労働契約法上は、変更後の就業規則が有効であるための条件として、変更後の就業規則の周知の他に、当該変更が合理的である事が必要とされています。

<労働契約法第10条>
使用者が就業規則の変更により労働条件を変更する場合において、変更後の就業規則を労働者に周知させ、かつ、就業規則の変更が、・・・合理的なものであるときは、労働契約の内容である労働条件は、当該変更後の就業規則に定めるところによるものとする。

当該就業規則の変更が、労働者の労働条件を不利益に変更するものでなければ、当該変更の合理性が問題視されることはないかもしれません。

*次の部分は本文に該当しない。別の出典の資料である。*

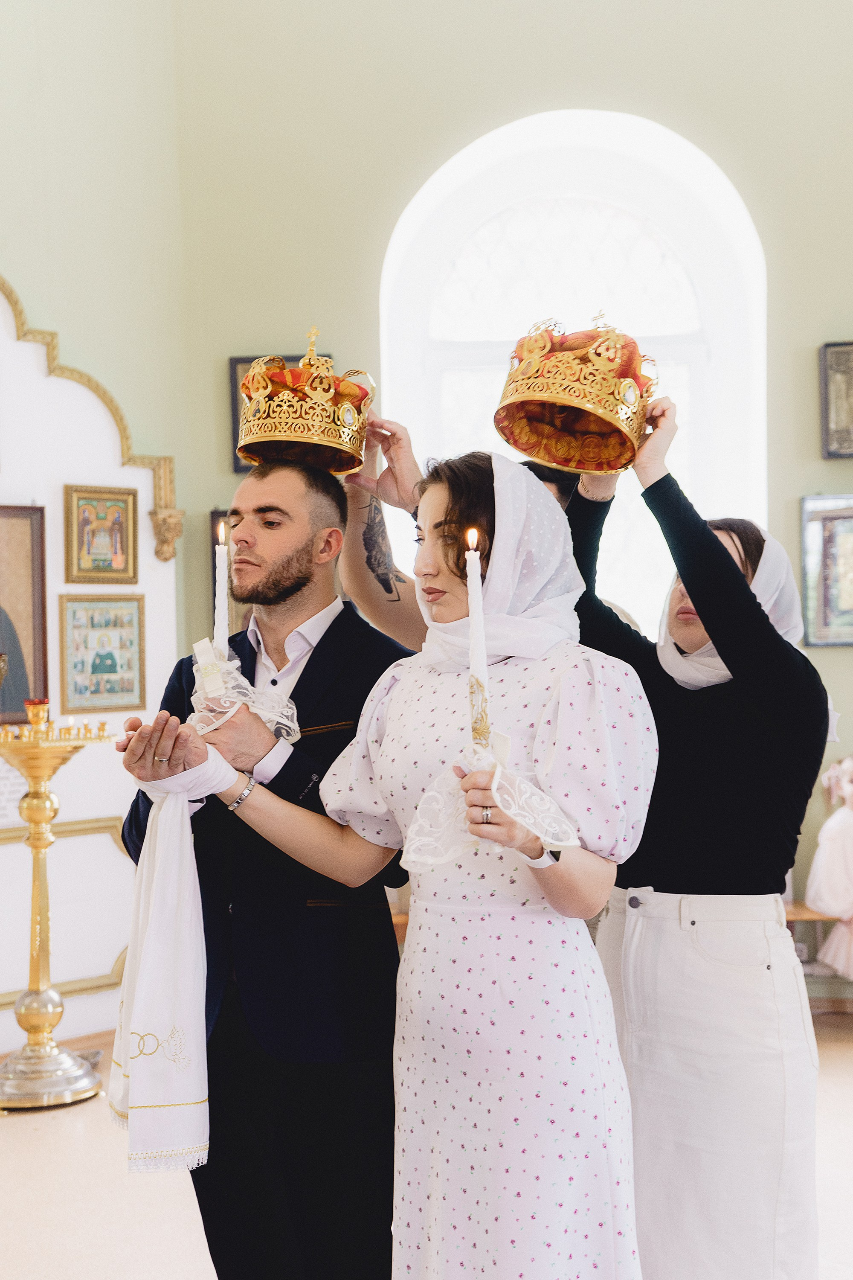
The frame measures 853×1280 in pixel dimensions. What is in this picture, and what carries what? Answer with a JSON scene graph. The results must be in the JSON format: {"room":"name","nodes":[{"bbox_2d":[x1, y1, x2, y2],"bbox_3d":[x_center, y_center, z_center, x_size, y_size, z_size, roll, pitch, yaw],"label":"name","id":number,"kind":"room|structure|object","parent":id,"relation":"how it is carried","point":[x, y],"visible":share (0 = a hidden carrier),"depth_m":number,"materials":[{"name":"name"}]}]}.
{"room":"place of worship","nodes":[
{"label":"place of worship","id":0,"kind":"room"},
{"bbox_2d":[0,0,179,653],"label":"left wall","id":1,"kind":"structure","parent":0,"point":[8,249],"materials":[{"name":"green paint"}]},
{"bbox_2d":[0,1014,852,1279],"bbox_3d":[0.117,1.393,3.435,5.658,0.112,6.357,-1,0,6],"label":"floor","id":2,"kind":"structure","parent":0,"point":[41,1145],"depth_m":4.70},
{"bbox_2d":[0,702,117,1109],"bbox_3d":[-1.174,0.776,5.896,0.473,1.211,0.479,-1,0,6],"label":"candle stand","id":3,"kind":"object","parent":2,"relation":"on","point":[28,1028],"visible":0.98,"depth_m":5.85,"materials":[{"name":"gold metal"}]},
{"bbox_2d":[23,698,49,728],"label":"oil lamp","id":4,"kind":"object","parent":3,"relation":"on","point":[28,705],"visible":0.97,"depth_m":5.78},
{"bbox_2d":[0,269,181,1067],"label":"iconostasis","id":5,"kind":"object","parent":2,"relation":"on","point":[105,472],"visible":0.72,"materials":[{"name":"white paint"}]},
{"bbox_2d":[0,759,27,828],"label":"plaque","id":6,"kind":"object","parent":5,"relation":"attached to","point":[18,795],"visible":0.69,"depth_m":6.32,"materials":[{"name":"white"}]},
{"bbox_2d":[0,503,49,719],"bbox_3d":[-1.397,-0.077,6.336,0.218,0.664,0.286,-1,0,6],"label":"framed icon","id":7,"kind":"object","parent":5,"relation":"attached to","point":[21,697],"visible":0.99,"depth_m":6.39},
{"bbox_2d":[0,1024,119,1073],"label":"baseboard","id":8,"kind":"structure","parent":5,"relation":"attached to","point":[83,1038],"depth_m":6.40,"materials":[{"name":"brown wood"}]},
{"bbox_2d":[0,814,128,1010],"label":"wall molding","id":9,"kind":"structure","parent":5,"relation":"attached to","point":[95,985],"depth_m":6.42,"materials":[{"name":"gold paint"}]},
{"bbox_2d":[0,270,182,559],"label":"molding","id":10,"kind":"structure","parent":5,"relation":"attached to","point":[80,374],"depth_m":6.81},
{"bbox_2d":[58,593,146,714],"bbox_3d":[-1.093,0.059,6.549,0.157,0.359,0.193,-1,0,6],"label":"framed icon","id":11,"kind":"object","parent":5,"relation":"attached to","point":[108,655],"visible":0.98,"depth_m":6.54},
{"bbox_2d":[64,483,140,583],"bbox_3d":[-1.108,-0.336,6.646,0.173,0.304,0.172,-1,0,6],"label":"framed icon","id":12,"kind":"object","parent":5,"relation":"attached to","point":[120,527],"visible":0.98,"depth_m":6.66,"materials":[{"name":"gold wood"}]},
{"bbox_2d":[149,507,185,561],"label":"corbel","id":13,"kind":"object","parent":5,"relation":"attached to","point":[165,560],"visible":0.87,"depth_m":6.81,"materials":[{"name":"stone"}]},
{"bbox_2d":[108,442,417,1279],"bbox_3d":[-0.251,0.506,3.604,0.554,1.681,0.582,-1,0,17],"label":"man","id":14,"kind":"object","parent":2,"relation":"on","point":[327,522],"visible":0.79,"depth_m":3.43},
{"bbox_2d":[213,517,230,655],"bbox_3d":[-0.378,-0.054,3.626,0.046,0.337,0.045,-1,0,6],"label":"candle","id":15,"kind":"object","parent":14,"relation":"in","point":[222,594],"visible":0.73,"depth_m":3.62,"materials":[{"name":"white wax"}]},
{"bbox_2d":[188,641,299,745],"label":"white cloth","id":16,"kind":"object","parent":14,"relation":"on","point":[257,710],"visible":0.64,"depth_m":3.40,"materials":[{"name":"white fabric"}]},
{"bbox_2d":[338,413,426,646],"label":"person","id":17,"kind":"object","parent":2,"relation":"on","point":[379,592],"visible":0.29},
{"bbox_2d":[170,453,659,1279],"bbox_3d":[0.011,0.536,3.119,0.756,1.585,0.559,-1,0,6],"label":"woman","id":18,"kind":"object","parent":2,"relation":"on","point":[406,692],"visible":0.95,"depth_m":3.00},
{"bbox_2d":[464,526,490,749],"bbox_3d":[0.076,0.025,2.921,0.045,0.376,0.044,-1,0,6],"label":"candle","id":19,"kind":"object","parent":18,"relation":"in","point":[476,624],"visible":0.91,"depth_m":2.91,"materials":[{"name":"white wax"}]},
{"bbox_2d":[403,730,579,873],"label":"lace napkin","id":20,"kind":"object","parent":18,"relation":"on","point":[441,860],"visible":0.69,"depth_m":2.88,"materials":[{"name":"white fabric"}]},
{"bbox_2d":[562,408,836,1279],"bbox_3d":[0.477,0.484,3.508,0.516,1.684,0.646,-1,0,6],"label":"woman","id":21,"kind":"object","parent":2,"relation":"on","point":[675,855],"visible":0.85,"depth_m":3.33},
{"bbox_2d":[493,314,656,473],"bbox_3d":[0.266,-0.442,3.449,0.316,0.261,0.329,-1,0,36],"label":"crown","id":22,"kind":"object","parent":21,"relation":"in","point":[553,394],"visible":0.92,"depth_m":3.40,"materials":[{"name":"gold metal"}]},
{"bbox_2d":[784,901,852,1009],"bbox_3d":[1.381,1.134,6.651,1.064,0.420,0.415,-1,0,6],"label":"bench","id":23,"kind":"object","parent":2,"relation":"on","point":[794,917],"visible":0.31,"depth_m":6.58,"materials":[{"name":"brown wood"}]},
{"bbox_2d":[806,757,852,986],"bbox_3d":[1.465,0.772,6.524,0.413,0.807,0.289,-1,0,6],"label":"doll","id":24,"kind":"object","parent":23,"relation":"on","point":[817,903],"visible":0.99,"depth_m":6.48,"materials":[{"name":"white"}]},
{"bbox_2d":[154,1,852,991],"bbox_3d":[1.234,-0.926,6.820,3.873,4.565,0.271,-1,0,6],"label":"back wall","id":25,"kind":"structure","parent":0,"point":[789,492],"depth_m":6.87,"materials":[{"name":"paint"}]},
{"bbox_2d":[209,509,248,635],"bbox_3d":[-0.588,-0.219,6.946,0.336,0.495,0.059,-1,0,6],"label":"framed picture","id":26,"kind":"object","parent":25,"relation":"attached to","point":[217,514],"visible":0.25,"depth_m":6.92},
{"bbox_2d":[227,353,337,474],"bbox_3d":[-0.517,-0.808,7.106,0.375,0.434,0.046,-1,0,6],"label":"framed picture","id":27,"kind":"object","parent":25,"relation":"attached to","point":[245,362],"visible":0.14,"depth_m":7.11},
{"bbox_2d":[381,110,768,633],"bbox_3d":[0.567,-0.785,7.247,1.549,2.301,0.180,-1,0,6],"label":"arched window","id":28,"kind":"structure","parent":25,"relation":"in","point":[491,231],"depth_m":7.26,"materials":[{"name":"white glass"}]},
{"bbox_2d":[800,494,852,646],"bbox_3d":[1.505,-0.235,6.827,0.402,0.508,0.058,-1,0,6],"label":"framed picture","id":29,"kind":"object","parent":25,"relation":"attached to","point":[832,547],"visible":0.99,"depth_m":6.83},
{"bbox_2d":[820,339,852,458],"bbox_3d":[1.562,-0.835,6.883,0.343,0.412,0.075,-1,0,6],"label":"framed picture","id":30,"kind":"object","parent":25,"relation":"attached to","point":[834,369],"visible":0.99,"depth_m":6.89}
]}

しかし、その変更によって賃金が減少する等の不利益を被る労働者がいる場合には、就業規則の変更には、その変更が合理的と言えるか否か、慎重な検討が必要になります。

当該変更が合理的といえるか否かは、ケースバイケースで判断されますが、その判断に際しては、次のような判断要素が斟酌されます。

 <就業規則変更の合理性の有無の考慮要素>
・労働者の受ける不利益の程度
・労働条件の変更の必要性
・変更後の就業規則の内容の相当性
・労働組合等との交渉の状況(労働者側との交渉状況)
・その他の就業規則の変更に係る事情

労使間で就業規則の変更を巡るトラブルが発生した場合、裁判では、就業規則の変更が合理的と言えるか否かについて、上記の様な各事情が斟酌されますので、その変更に際しては、これらの事情を事前に検討しておくことが重要です。

なお、労基法では、使用者は労働者代表者の意見を聴取することが要求され、協議までは必要とされていません。

しかし、その一方で、労働契約法上は、上記の様に、労働者側との交渉状況も合理性を判断するための一つの要素に挙げられています。

労基法上求められていないからといって、労働者側からの意見を形式的に聴くだけに済ませ、労使間の実質協議・交渉を排除するような使用者側の態度が、就業規則の変更の合理性の有無の判断に際して消極に斟酌されかねないことには注意を払う必要があります。